Ma mère a la maladie de Parkinson. Elle a vécu un peu plus de trois ans dans une résidence privée pour aînés (RPA). Les deux premières années, elle était assez autonome pour avoir son appartement. Si elle a choisi cette résidence, c’est pour son service destiné aux personnes en perte d’autonomie. Comme ma mère a une maladie neurodégénérative, elle était consciente qu’elle devrait, tôt ou tard, quitter son appartement. Le choc d’un autre déménagement serait moindre si elle pouvait rester dans la même résidence.

Comme on s’y attendait, elle a quitté alors son appartement pour cette unité supposément mieux adaptée à son état. Mais c’est là que tout a basculé. La pandémie est arrivée et elle a vécu confinement après confinement. Durant la première vague, elle a été trois mois sans voir personne. Par la suite, elle a vécu la valse du confinement-déconfinement. Entre-temps, ses trois bonnes amies sont mortes.

On ne peut pas blâmer la résidence pour la pandémie. On ne peut pas non plus lui reprocher d’avoir suivi les consignes sanitaires. Par contre, on est en droit de se demander si ce service n’est pas de la poudre aux yeux.

Ma mère est restée des journées presque entières sans voir personne, mis à part les personnes qui lui apportaient ses médicaments et ses repas.

On lui interdisait de faire des marches dans le corridor, même si le corridor était vide, et même si le neurologue lui avait prescrit de marcher tous les jours pour ralentir la progression de la maladie. Ma mère a donc été contrainte de marcher à répétition de son lit à la porte de sa chambre.

Un jour, elle en a eu assez. Elle est sortie de sa chambre. Quand un employé l’a interpellée pour lui dire qu’il était interdit de sortir, elle l’a regardé droit dans les yeux et lui a dit : « Là, je n’en peux plus. Je sors de ma chambre et je marche. Si vous n’êtes pas content, allez chercher votre supérieure. »

J’en aurais encore long à dire sur les soins qu’elle a reçus, ou plutôt sur les soins qu’elle n’a pas reçus, sur le fait qu’elle a continué de payer le gros prix malgré les activités et les services diminués ou absents, malgré l’absence prolongée et non remplacée d’une infirmière en chef, malgré le fait que le personnel n’a jamais su adapter les repas à ses besoins.

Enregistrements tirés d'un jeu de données
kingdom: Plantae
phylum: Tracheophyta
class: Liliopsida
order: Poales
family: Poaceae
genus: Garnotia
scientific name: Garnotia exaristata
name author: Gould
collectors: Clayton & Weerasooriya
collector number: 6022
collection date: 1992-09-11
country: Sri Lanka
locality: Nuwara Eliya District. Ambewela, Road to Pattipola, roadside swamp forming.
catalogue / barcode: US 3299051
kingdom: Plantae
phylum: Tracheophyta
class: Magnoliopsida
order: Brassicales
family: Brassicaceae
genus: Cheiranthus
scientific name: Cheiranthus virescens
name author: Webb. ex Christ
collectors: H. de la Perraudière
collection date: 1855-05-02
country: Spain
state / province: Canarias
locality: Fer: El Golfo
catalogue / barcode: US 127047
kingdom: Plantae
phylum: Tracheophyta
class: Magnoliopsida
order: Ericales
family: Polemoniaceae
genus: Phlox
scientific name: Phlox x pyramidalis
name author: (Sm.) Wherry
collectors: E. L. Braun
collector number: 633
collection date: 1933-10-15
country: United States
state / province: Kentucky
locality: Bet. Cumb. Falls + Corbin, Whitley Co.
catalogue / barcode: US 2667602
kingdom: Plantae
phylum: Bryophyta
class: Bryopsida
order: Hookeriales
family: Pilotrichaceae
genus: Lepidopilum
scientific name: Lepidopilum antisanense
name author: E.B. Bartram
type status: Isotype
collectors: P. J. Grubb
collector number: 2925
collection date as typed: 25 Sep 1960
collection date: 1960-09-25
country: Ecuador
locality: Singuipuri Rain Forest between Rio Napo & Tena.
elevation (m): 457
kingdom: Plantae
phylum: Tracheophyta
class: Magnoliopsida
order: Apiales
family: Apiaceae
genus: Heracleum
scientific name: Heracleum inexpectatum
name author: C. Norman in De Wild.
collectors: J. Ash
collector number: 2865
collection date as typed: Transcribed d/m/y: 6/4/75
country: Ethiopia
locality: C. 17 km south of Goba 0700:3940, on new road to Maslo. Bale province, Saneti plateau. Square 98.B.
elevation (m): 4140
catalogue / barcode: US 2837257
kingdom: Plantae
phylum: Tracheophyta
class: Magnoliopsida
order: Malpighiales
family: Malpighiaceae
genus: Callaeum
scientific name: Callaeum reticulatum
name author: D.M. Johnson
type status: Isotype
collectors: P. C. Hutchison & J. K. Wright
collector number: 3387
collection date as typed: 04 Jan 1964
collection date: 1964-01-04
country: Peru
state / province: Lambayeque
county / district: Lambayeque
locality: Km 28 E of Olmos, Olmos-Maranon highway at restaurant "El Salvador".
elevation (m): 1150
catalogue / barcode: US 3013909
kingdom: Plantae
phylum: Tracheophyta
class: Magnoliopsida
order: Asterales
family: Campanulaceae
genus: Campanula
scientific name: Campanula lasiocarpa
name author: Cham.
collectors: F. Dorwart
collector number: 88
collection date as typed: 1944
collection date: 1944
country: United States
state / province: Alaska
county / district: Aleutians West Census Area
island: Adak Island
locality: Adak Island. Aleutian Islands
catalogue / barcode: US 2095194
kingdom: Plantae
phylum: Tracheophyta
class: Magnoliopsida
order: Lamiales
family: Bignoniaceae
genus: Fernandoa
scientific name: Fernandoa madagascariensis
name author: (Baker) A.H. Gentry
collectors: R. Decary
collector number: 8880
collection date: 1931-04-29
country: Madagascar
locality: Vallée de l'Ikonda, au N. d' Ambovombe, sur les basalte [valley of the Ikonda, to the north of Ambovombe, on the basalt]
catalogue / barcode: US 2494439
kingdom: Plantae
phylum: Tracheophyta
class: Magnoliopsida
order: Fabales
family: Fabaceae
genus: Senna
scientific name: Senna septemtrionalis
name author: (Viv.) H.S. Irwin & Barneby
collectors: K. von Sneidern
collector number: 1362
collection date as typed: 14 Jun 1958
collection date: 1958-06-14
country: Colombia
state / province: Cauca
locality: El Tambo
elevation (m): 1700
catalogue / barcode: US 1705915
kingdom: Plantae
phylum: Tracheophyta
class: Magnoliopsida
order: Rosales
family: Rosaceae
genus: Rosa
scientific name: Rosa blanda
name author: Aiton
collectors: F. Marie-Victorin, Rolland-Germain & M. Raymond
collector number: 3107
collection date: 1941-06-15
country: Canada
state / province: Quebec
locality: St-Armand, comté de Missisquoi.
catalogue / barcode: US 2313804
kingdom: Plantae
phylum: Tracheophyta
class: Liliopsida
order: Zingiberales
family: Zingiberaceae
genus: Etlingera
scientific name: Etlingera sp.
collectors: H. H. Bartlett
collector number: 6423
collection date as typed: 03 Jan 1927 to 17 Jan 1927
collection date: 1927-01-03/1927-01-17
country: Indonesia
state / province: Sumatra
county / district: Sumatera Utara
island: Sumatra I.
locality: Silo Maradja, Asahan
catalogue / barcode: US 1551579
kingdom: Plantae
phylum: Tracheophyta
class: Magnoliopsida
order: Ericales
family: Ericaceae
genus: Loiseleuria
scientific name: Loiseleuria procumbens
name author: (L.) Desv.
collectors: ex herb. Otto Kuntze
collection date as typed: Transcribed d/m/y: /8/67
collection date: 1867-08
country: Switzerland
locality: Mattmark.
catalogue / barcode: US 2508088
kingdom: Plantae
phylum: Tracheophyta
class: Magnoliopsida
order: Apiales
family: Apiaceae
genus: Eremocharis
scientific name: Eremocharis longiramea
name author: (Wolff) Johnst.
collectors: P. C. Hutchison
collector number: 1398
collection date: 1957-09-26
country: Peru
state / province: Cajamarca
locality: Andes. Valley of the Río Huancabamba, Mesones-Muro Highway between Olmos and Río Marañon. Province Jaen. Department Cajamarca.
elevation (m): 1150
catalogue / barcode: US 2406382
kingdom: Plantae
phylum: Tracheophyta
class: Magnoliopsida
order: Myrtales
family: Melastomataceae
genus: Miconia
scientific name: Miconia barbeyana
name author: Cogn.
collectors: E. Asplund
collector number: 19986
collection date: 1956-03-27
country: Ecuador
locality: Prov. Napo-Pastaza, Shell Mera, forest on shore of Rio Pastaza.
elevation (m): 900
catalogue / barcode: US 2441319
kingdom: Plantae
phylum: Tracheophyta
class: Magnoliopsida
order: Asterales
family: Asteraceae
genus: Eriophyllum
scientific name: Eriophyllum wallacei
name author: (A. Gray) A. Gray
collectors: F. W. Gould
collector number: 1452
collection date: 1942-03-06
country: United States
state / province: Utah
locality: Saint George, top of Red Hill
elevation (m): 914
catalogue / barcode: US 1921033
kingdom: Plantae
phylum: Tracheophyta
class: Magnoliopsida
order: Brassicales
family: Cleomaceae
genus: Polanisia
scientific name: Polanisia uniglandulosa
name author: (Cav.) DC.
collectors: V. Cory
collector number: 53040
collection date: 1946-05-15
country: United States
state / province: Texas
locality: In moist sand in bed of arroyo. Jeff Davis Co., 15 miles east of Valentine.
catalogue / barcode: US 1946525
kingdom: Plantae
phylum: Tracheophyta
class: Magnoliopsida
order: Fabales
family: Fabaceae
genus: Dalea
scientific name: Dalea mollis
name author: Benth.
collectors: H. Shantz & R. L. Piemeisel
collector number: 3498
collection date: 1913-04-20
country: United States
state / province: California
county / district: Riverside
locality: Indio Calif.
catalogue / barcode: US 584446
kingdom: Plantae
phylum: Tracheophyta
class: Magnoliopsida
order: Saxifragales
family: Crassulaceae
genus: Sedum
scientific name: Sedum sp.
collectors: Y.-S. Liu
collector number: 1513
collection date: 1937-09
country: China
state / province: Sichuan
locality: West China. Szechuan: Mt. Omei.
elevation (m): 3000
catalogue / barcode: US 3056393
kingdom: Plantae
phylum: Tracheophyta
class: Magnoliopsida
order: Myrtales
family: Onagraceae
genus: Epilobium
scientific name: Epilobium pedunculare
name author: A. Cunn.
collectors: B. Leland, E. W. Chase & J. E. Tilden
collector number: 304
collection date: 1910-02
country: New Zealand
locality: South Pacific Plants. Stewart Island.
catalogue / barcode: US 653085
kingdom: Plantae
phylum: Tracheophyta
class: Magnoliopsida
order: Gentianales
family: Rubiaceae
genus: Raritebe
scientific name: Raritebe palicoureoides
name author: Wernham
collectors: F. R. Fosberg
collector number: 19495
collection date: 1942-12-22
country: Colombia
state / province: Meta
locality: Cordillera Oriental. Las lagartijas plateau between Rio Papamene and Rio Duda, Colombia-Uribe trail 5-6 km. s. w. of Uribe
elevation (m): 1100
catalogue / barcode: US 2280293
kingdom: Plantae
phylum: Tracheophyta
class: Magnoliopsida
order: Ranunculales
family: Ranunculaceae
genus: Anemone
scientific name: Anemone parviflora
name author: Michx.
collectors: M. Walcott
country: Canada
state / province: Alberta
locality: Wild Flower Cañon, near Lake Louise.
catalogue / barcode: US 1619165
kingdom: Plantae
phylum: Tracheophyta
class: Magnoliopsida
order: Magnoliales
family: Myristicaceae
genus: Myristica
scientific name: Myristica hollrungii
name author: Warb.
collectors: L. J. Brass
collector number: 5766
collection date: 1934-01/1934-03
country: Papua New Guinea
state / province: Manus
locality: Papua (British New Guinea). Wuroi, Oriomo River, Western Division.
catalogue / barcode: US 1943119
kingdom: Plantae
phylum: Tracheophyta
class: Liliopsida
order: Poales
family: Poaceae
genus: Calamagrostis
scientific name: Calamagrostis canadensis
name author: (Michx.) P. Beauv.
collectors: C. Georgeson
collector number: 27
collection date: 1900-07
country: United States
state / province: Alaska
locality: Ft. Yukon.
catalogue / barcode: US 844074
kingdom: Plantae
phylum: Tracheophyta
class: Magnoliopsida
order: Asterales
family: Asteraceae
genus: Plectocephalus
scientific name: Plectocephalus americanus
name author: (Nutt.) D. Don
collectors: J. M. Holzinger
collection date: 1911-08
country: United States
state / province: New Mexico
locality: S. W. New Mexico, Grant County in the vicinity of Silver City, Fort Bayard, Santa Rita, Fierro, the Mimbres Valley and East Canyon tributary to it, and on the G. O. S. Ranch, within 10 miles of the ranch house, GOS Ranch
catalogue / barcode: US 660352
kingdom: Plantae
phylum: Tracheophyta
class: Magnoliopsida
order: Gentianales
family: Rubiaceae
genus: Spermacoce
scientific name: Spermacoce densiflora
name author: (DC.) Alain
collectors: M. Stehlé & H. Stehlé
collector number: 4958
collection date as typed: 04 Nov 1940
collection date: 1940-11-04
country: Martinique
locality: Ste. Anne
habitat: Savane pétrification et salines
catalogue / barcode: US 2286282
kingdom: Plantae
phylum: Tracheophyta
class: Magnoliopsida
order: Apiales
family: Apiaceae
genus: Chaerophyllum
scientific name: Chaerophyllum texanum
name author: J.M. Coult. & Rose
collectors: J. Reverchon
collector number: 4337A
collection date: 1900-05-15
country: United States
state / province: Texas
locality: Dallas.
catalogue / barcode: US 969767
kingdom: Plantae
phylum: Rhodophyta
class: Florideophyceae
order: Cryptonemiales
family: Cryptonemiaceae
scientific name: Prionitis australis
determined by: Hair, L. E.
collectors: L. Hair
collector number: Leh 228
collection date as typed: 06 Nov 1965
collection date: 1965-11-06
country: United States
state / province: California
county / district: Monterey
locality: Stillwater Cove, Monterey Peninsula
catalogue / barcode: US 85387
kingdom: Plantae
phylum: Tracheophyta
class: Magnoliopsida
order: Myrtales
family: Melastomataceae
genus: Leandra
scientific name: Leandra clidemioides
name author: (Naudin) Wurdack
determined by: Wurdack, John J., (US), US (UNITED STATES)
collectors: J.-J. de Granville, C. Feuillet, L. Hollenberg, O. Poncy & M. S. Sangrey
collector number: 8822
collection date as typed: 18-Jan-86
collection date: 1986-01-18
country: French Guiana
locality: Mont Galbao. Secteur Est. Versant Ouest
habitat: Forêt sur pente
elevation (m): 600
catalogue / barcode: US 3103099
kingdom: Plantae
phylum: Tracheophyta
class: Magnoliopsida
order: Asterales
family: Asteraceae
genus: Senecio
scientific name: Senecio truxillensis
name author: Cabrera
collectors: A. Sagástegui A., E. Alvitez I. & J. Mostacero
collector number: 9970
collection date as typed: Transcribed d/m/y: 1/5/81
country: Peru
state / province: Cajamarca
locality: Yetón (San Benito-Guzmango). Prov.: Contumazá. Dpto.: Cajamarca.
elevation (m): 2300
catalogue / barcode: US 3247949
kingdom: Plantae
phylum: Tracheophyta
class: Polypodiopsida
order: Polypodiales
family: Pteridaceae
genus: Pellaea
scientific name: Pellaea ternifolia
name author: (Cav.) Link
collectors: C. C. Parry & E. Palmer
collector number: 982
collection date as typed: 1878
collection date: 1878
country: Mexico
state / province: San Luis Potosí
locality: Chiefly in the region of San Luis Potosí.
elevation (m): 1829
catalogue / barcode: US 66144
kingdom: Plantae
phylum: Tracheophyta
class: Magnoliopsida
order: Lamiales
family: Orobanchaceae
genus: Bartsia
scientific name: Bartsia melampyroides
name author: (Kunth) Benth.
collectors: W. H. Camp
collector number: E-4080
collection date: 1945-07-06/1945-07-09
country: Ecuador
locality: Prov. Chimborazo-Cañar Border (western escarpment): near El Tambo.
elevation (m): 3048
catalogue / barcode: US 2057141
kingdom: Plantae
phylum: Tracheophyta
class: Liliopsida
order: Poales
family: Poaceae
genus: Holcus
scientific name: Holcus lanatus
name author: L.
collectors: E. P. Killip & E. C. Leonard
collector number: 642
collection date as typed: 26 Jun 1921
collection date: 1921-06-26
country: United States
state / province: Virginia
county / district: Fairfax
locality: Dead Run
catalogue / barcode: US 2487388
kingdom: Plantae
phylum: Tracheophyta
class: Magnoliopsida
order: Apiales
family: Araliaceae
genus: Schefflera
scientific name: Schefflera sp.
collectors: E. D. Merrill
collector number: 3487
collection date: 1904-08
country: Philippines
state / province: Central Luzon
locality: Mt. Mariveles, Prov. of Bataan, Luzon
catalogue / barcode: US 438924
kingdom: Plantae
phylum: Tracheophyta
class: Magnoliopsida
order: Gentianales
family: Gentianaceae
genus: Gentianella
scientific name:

Consignes de l'exercice
1. D'après le texte choisi, pendant combien de temps la mère est-elle restée sans voir personne durant la première vague ?
2. Dans la dernière phrase du texte choisi, relevez toutes les circonstances introduites par le mot « malgré ».
3. Prolongez le texte choisi sur le séjour de la mère en résidence pour aînés, à la suite de sa dernière phrase.

Vos réponses écrites
1. Trois mois.

2.
- les activités et les services diminués ou absents
- l'absence prolongée et non remplacée d'une infirmière en chef
- le fait que le personnel n'a jamais su adapter les repas à ses besoins

3.
Je vais plutôt me contenter de résumer sa dernière journée à la résidence. Elle a fait une chute durant la nuit. L’infirmier en service a jugé qu’elle devait être hospitalisée. Mais contrairement à la consigne établie, il n’a pas préalablement joint ma sœur, la proche aidante désignée. Il devait aussi l’envoyer au CHUM, là où se trouvent son neurologue et son dossier. Elle s’est plutôt retrouvée à l’hôpital Maisonneuve-Rosemont sans ses médicaments.

Ma mère a passé presque trois jours dans le corridor des urgences sans aucune visite permise. Elle a perdu tous ses repères et elle a sombré dans un délire. Elle a finalement été transférée au CHUM, où elle a été hospitalisée pendant cinq semaines.

Ma mère a finalement quitté l’hôpital pour aller vivre dans un CHSLD. Contrairement à ce qu’on aurait pu croire, elle est très bien soignée. On s’occupe d’elle. Elle se sent appréciée. Tranquillement, elle trouve ses repères et se dit heureuse dans son nouveau milieu de vie.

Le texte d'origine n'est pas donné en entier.